Crítica

O documentário sueco , A última jornada chega os cinemas

O jornalista Filip Hammar leva o público para a última viagem que fez com pai neste documentário, sensível e alegre ele pretende contagiar a plateia com essa história

A última viagem: realidade bastante divertida -  (crédito:  Universal)
A última viagem: realidade bastante divertida - (crédito: Universal)
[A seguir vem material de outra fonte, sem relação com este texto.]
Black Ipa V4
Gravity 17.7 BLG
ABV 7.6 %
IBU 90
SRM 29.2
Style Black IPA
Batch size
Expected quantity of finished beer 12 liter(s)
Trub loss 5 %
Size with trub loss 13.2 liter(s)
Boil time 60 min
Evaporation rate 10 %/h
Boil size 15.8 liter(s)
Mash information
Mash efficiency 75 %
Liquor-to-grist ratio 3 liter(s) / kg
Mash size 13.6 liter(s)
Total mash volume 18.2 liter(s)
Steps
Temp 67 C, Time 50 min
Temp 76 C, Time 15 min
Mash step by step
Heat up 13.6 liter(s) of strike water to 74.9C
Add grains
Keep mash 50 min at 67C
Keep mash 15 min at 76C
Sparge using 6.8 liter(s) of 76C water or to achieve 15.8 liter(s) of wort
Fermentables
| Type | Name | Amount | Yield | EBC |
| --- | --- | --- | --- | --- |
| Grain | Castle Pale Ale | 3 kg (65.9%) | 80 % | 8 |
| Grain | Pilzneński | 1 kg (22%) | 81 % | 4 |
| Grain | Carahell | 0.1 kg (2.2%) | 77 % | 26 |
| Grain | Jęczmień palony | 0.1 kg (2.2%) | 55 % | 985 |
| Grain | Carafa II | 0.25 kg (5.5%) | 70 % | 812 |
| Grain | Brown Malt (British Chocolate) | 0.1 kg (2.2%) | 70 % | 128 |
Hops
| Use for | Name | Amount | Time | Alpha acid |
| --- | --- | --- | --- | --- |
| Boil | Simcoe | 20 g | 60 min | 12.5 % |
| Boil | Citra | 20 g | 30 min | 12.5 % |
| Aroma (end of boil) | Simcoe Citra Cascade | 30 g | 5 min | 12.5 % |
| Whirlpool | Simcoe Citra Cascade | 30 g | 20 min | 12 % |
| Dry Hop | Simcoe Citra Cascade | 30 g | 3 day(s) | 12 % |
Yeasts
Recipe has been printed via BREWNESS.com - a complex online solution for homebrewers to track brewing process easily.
Um idoso que perambula por todos os lados com um dicionário à mão, que cultiva as memórias vividas dentro de um Renault 4 laranja e que está designado a redescobrir o fato de "a vida ser boa". O filho desse senhor sueco destinado a "esquecer a escuridão" sabe de cada idiossincrasia do pai, que tem paixão em presenciar as tretas de trânsito ocorridas a cada esquina da França e arrasta uma infindável leitura de biografia de Charles de Gaulle (jamais concluída). Tal qual uma versão comedida de Borat (um Borat do bem), o filho, Filip Hammar (na vida real, apresentador de tevê), pretende investir nas filmagens de um documentário inusitado, no qual tem por vontade reafirmar ao pai (e a espectadores) que vale a pena viver a vida.

O filme é simbólico na capacidade de redesenhar a alegria da recriação de um passado glorioso para o homem cujo maior pior pecado na vida foi gritar com um taxista (no filme, em cena cômica, ele será absolvido por um padre). Havia, no passado, o indício de que Lars aproveitaria a vida, saudável, em 2008, às vias da aposentadoria. Ao mesmo tempo, no filme, em que se diz um pessimista, Lars carrega um extraordinário senso de autenticidade. Do alto de uma velha poltrona belga, ele parece num quadro distante do idealizado pelo filho, que quer vê-lo em uma vida sem depressão. Sentindo-se machucado (por uma queda), inseguro e inútil, Lars não vê a tal luz do fim do túnel. O filho (ao lado do amigo Fridrik Wikingsson, também celebridade televisiva na Suécia) mantém a esperança.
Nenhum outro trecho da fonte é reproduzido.